İşte bu noktada" kaybetmek" değerli bir şey oluveriyor. Kaybettikçe
zenginleşiyor insan.
Örneğin;
"olmasa da olur" dediklerimizi hayatımızdan çıkararak kendimize zaman ayırmak,
düşünmeye ve üretmeye mekân açmak...
Etrafımızdaki
gereksiz insanların çıkarttığı uğultudan kurtulup ruhen derinleşmeye, fikren
olgunlaşmaya zaman bulmak; Hâlik'in ve ruhunun sesini duyabilmek...
Hayatımıza
giren münasebetsizliklerden uzaklaşıp münasip işlere yoğunlaşmak; bunca
gereksizin arasında yolunu yitirip kendine "boş" zaman yaratmaya çalışmak
yerine, hayatındaki "boşluk"ları doldurmak için "boş" işlerden ve insanlardan
uzaklaşmak...
Huzuruna,
emeğine, ekmeğine musallat olan karakter fakirlerinin mahallesinden uzaklaşıp
kendine şehir dışında bir mesken edinmek...
Eşya,
mekan ve yaşanan zaman anlamını yitirmişse, "şehirleşmeye çabalayan kasabayı
terk etmek" ve "harama batmayan bir beldeye hicret etmek"...
Oyuncağı
elinden alınan çocuklar gibi her fırsatta, mız çıkaran, her şeyden alınan, her
şeyi kişiselleştirilen, hoyrat ve nobran insanlar ile yollarını ayırmak...
Eksikliğini,
fakirliğini, bilgisizliğini gizlemek için her fırsatı değerlendiren ve
çıkardığı krizden beslenen al-satçıların pazarından uzak durmak...
Ruhun
girmediği yerden bedenini de çıkarmak, ikiyüzlü alkışları samimi eleştirilere
tercih etmek, senaryosunu başkasının yazdığı bir oyunun figüranı olmamak...
Düzenlenmiş,
kurgulanmış ortamlardan uzaklaşmak, mizansenler ile nefsî duygularını tatmin
etmeye, zihnî enerjisini beslemeye çalışanlardan uzak durmak...
"İnsanların
kendi putunu yaptığı", edebini soyunup edepsizliğini giyindiği ışıltılı
mekanların sokağından bile geçmemek...
Hoyrat
insanların her gelip geçişinde kırdığı bir çiçek olmak yerine, dağ başında bir
kekik olmak...
Kaybettiklerimiz
bunlar ise Mustafa Kutlu haklı. Kaybettikçe zenginleşiyoruz.

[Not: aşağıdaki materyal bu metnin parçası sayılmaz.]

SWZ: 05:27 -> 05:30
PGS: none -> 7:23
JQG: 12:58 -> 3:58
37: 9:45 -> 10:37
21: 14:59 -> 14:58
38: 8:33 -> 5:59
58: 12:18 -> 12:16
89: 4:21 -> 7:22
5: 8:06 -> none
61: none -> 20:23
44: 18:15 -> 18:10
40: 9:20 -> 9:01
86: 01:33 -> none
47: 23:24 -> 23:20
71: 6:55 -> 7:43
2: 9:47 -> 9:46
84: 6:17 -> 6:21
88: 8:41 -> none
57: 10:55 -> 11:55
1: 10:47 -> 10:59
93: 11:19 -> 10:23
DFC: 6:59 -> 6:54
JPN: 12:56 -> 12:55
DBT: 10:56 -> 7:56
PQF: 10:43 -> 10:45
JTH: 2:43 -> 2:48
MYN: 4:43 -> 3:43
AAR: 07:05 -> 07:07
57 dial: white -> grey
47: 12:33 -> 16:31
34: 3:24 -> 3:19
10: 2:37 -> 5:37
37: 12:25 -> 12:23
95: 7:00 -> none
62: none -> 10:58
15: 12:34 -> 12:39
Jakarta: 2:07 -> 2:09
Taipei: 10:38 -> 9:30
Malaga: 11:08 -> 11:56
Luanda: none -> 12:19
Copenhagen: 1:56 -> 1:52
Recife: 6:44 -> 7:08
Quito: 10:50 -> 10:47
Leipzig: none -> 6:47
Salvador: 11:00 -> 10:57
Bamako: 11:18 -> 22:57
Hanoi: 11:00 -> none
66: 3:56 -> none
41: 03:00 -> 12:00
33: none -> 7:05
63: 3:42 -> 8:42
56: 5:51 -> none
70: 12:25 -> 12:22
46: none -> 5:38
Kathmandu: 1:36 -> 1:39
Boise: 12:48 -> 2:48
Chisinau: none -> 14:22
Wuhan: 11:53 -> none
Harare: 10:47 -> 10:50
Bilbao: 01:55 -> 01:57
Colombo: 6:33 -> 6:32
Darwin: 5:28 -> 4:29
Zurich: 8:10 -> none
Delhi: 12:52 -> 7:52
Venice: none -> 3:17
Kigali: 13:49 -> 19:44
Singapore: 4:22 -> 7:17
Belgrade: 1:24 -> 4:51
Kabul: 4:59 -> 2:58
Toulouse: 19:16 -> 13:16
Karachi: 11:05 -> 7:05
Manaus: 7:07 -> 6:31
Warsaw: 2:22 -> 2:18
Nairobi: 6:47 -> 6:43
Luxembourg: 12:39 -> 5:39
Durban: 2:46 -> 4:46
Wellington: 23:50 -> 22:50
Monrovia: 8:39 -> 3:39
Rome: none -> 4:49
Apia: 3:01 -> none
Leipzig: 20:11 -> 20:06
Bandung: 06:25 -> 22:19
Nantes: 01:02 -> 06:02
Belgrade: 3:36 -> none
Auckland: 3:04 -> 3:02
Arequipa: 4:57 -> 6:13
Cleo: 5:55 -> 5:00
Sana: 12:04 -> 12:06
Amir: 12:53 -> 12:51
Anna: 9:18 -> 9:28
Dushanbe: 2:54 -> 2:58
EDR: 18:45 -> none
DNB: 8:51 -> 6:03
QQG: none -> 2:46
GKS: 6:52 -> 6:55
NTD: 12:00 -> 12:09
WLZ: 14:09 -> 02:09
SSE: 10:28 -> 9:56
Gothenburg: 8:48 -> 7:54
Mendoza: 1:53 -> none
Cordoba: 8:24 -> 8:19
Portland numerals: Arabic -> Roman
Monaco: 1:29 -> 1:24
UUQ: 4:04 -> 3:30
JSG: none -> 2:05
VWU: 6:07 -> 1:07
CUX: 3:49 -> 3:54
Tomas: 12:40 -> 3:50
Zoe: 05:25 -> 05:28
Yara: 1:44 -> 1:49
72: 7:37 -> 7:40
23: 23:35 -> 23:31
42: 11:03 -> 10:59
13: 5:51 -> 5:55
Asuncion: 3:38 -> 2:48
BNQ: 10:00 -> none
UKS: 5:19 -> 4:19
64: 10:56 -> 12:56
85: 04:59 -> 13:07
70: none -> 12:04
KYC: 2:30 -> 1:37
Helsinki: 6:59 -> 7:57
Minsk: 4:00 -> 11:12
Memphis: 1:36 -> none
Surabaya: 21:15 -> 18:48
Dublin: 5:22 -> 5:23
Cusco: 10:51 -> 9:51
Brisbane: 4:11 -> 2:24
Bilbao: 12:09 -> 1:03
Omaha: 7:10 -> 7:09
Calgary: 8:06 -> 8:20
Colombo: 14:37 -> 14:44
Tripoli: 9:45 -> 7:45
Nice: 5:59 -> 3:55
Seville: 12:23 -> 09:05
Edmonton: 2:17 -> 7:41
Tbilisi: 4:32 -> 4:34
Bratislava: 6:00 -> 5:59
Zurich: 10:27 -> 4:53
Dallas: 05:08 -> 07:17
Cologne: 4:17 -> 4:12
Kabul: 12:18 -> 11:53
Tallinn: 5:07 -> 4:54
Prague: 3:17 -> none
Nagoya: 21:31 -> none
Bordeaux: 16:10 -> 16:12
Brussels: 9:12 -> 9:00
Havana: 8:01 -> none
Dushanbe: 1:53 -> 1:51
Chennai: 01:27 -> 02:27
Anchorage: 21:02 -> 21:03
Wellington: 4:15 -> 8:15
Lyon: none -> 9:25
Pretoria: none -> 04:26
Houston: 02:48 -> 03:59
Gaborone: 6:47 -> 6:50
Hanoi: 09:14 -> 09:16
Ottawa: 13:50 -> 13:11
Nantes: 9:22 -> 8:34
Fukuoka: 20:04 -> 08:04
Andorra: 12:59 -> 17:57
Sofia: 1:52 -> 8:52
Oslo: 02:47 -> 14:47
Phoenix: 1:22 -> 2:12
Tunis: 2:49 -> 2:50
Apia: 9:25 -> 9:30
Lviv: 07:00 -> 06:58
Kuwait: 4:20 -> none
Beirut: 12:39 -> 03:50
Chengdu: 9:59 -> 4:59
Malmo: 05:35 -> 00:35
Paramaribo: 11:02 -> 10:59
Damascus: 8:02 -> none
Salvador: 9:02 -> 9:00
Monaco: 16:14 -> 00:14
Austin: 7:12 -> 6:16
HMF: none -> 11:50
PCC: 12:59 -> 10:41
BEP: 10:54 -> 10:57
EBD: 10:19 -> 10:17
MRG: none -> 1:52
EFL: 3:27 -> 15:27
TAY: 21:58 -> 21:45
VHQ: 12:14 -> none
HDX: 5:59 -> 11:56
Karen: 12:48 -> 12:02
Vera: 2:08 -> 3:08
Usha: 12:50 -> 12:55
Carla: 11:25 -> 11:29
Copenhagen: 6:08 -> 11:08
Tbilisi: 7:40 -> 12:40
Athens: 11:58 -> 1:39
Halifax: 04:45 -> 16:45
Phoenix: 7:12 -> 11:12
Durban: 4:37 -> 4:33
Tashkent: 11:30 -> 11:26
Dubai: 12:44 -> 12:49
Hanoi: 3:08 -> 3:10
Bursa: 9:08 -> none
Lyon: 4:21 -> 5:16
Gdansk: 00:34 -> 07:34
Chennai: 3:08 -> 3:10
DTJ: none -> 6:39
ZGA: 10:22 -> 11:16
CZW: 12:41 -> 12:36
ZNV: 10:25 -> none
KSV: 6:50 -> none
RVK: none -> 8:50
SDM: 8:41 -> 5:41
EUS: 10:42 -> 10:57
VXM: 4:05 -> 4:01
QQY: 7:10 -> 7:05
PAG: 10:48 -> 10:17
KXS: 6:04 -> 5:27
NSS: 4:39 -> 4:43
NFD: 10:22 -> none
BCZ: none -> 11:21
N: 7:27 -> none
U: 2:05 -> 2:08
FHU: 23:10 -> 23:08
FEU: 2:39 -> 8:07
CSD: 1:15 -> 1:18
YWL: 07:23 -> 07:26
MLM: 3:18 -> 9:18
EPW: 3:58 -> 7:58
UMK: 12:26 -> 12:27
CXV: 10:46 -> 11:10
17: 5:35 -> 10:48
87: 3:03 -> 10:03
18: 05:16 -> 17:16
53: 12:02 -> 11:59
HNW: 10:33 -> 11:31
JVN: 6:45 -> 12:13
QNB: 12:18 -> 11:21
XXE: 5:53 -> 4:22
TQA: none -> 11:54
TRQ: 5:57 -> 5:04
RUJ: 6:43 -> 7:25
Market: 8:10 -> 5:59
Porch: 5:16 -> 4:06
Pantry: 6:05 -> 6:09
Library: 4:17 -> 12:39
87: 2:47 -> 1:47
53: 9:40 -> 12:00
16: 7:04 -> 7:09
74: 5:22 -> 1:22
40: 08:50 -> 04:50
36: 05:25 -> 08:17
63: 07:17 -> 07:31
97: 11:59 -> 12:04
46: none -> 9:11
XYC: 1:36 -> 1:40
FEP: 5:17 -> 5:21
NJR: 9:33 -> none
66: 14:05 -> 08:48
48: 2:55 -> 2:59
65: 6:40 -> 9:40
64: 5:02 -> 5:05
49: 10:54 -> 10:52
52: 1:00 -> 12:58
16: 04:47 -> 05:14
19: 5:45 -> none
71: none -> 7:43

Anlamsız olan her
şey ve her ilişkiden uzaklaştıkça hayatımız ve yaptıklarımız bir anlam
kazanıyor. İspanyol filozof Ortega Y Gasset, "İnsan, toptan yalnızlıktır."
demiyor mu? Yalnızlaştıkça ve aslımıza döndükçe zenginleşiyoruz.
Sahip
olduğumuz şeyler, gün gelip bize sahip oluyor. Malik olan insan bir anda esir
oluveriyor. Sahip olunca daha güçleneceğini zanneden insan bir anda köle
oluveriyor. İşte bu esaretten kurtulunca zenginleşiyoruz.
Varlığı
anlamsız olan nesneleri, eşyaları ve varlığının hayatımızda bir değeri olmayan
insanları kaybettikçe zenginleşiyoruz. Onları kaybettikçe, ruhumuzdaki ve
yaşamımızdaki boşlukları doldurmaya fırsat buldukça bir başka zenginleşiyoruz.
Hem
Allahu Teâlâ, "Kaybettiklerinize üzülmeyesiniz." demiyor mu?